Last night, the Washington Post reported that it has obtained a leaked memo from Secretary of Interior Ryan Zinke to President Trump, recommending the President roll back protections for several of America’s prized national monuments, including three ocean monuments. These recommendations, if enacted, would either shrink the size of marine monuments or open up waters to commercial extraction. This would be the first time since the establishment of the monument designation over a century ago that a monument would be opened up to commercial extraction, and essentially begins to make monuments protected areas in name only (AKA paper parks).
Back in April, we alerted you when President Trump ordered reviews of marine monuments and national marine sanctuaries through two separate executive orders.
We have now learned that Secretary Zinke’s report targets three of our five ocean monuments:
- Pacific Remote Islands Marine National Monument in the Pacific Ocean: 55,608,320 miles of protected water established by President Bush in 2009 and expanded in 2014.
- Rose Atoll Marine National Monument in American Samoa/Pacific Ocean: 8,609,045 miles of protected water established by President Bush in 2009.
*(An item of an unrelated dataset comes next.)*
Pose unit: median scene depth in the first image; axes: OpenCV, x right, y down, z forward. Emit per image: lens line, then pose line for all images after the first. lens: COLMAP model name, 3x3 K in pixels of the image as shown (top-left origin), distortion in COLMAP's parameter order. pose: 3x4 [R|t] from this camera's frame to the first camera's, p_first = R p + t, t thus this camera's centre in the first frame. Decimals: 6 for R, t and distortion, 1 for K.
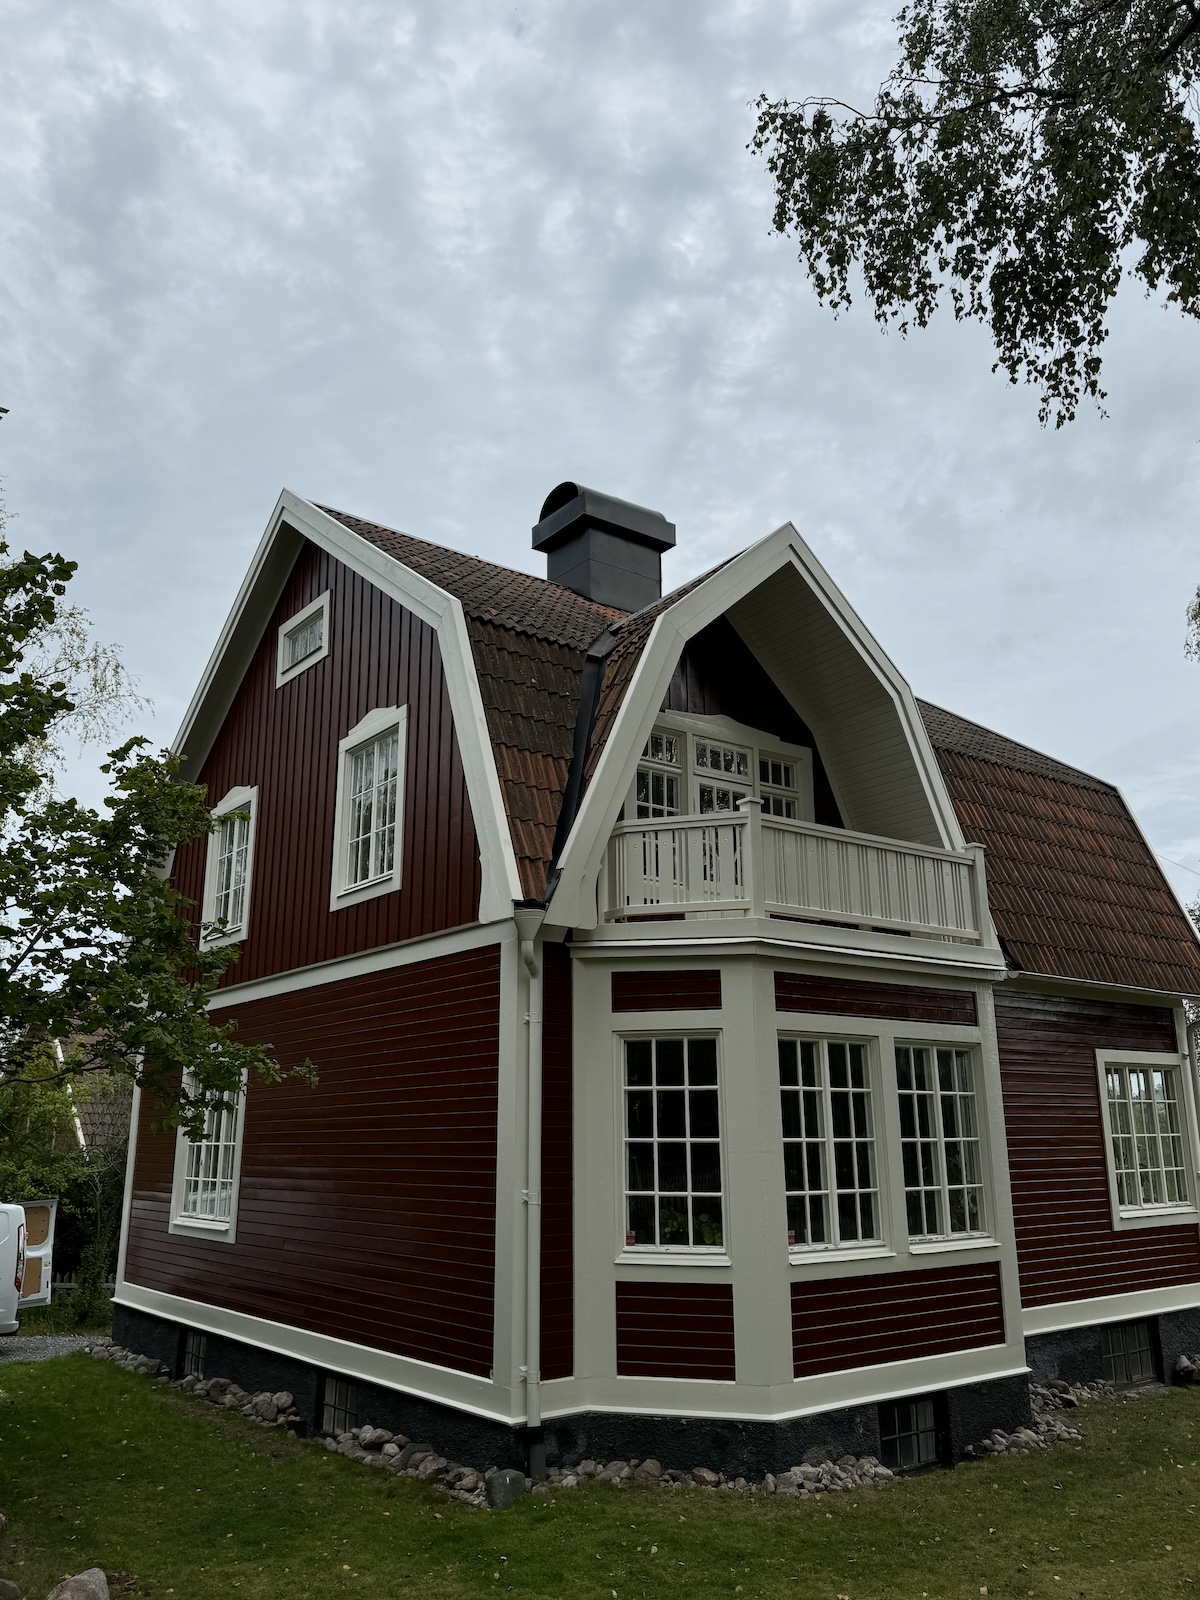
lens RADIAL K [[1240.8, 0, 600.0], [0, 1240.8, 800.0], [0, 0, 1]] dist [0.123824, -0.208263]
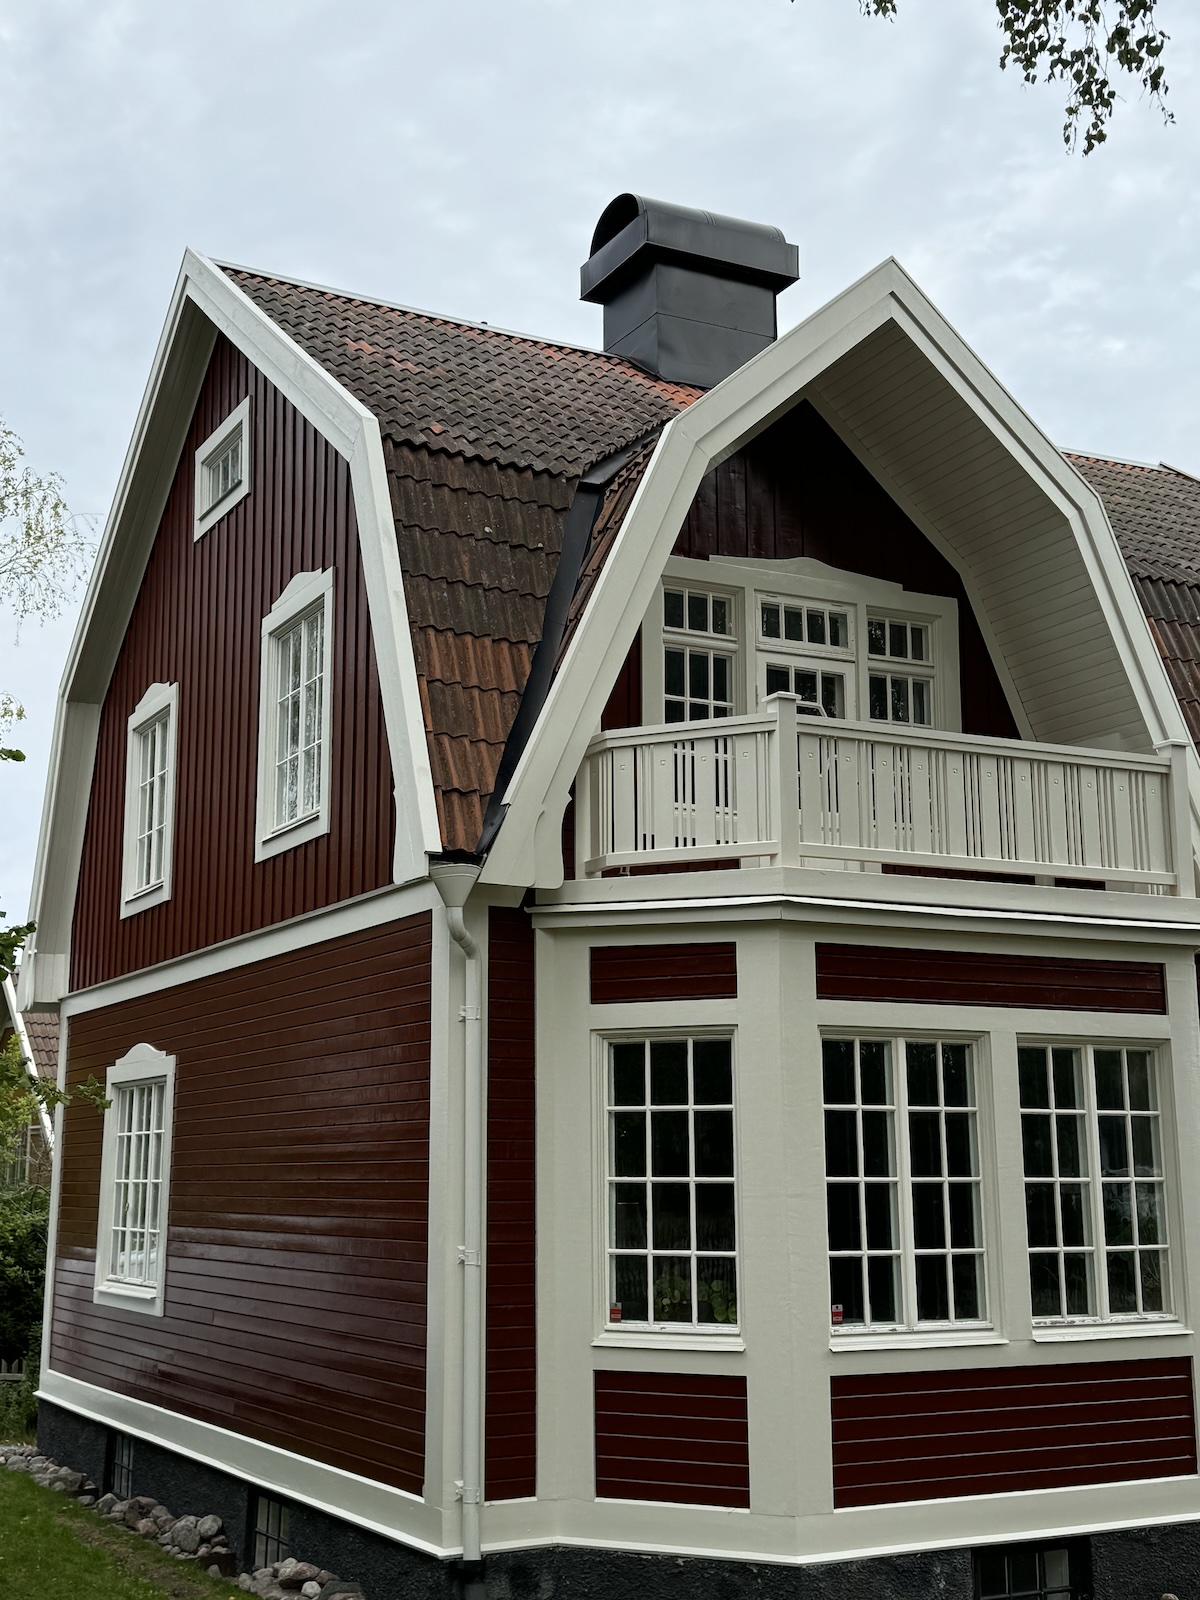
lens RADIAL K [[1981.9, 0, 600.0], [0, 1981.9, 800.0], [0, 0, 1]] dist [0.121256, -0.054582]
pose [[0.987194, -0.027140, -0.157201, 0.189413], [0.039416, 0.996366, 0.075509, -0.028813], [0.154580, -0.080738, 0.984676, -0.098031]]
- Northeast Canyons and Seamounts Marine National Monument in the Atlantic Ocean: 3,114,320 miles of protected water established by President Obama in 2016 as the first national marine monument in the Atlantic Ocean.
Secretary Zinke’s leaked memo recommends allowing commercial extractive activities in the Northeast Canyons and Seamounts Marine National Monument and recommends both shrinking the borders of and allowing commercial extractive activities within the Rose Atoll and Pacific Remote Island monuments. The report does not mention the Mariana Trench or Papahānaumokuākea Monuments, although an upcoming report due from Secretary of Commerce Wilbur Ross could also urge President Trump to implement similar rollbacks.
Support for these national treasures is bipartisan, and it’s not hard to see why. In fact, shortly after he established three areas of the Pacific Ocean as marine national monuments, Republican President George W. Bush said, “The benefits of today’s decision reach far beyond nature. The monuments will preserve sites of cultural and spiritual significance to native peoples. They will ensure full freedom of navigation, and include measures to uphold training missions and other military operations. And they will open the door to new economic benefits in the Territories.”
If President Trump were to act on Secretary Zinke’s recommendations, it would gut conservation measures from both the Bush and Obama Administrations.
Here are three reasons why President Trump should reject Secretary Zinke’s bad advice:
- Americans care deeply about our public lands and protected ocean areas. An overwhelming 90% of voters supported Presidential proposals to protect some public lands and waters as parks, wildlife refuges and wilderness according to a 2014 Hart Research poll. Stripping America of some of our most cherished assets—special places on land and in the sea that inspire awe, wonder and appreciation for nature and culture – is a big step backward for our nation.
- Support for the monuments is bipartisan and overwhelming. The first marine national monument was established by President George W. Bush in 2006 with Papahānaumokuākea. His legacy went on to include the designation of three other areas of the Pacific Ocean—Marianas Trench, Pacific Remote Islands and Rose Atoll—as marine national monuments in 2009. Protecting and preserving important natural, historical and cultural sites is a bipartisan priority.
- These recommendations jeopardize protections for rich and complex assemblage of offshore, at-risk marine environments that provide invaluable opportunities for scientific research and discovery all while supporting resilience in face of warming waters and shifting ocean conditions.
Marine national monuments like the Northeast Canyons and Seamounts contain cold water coral forests with some species found nowhere else on the planet.
The Rose Atoll National Monument’s pristine nature provides a unique opportunity for scientists to conduct invaluable research on everything from complex coral assemblages to the effects of ocean warming and acidification.
Pacific Remote Island National Monument is considered a biological hotspot, with many rare and threatened species thriving in its waters. Parts of this monument are so remote that much of it remains unexplored and new species of corals, fish and invertebrates are discovered with each survey of the area.
Secretary Zinke has ignored the concerns of Americans on both sides of the aisle. We can’t stay silent when our ocean monuments are under attack.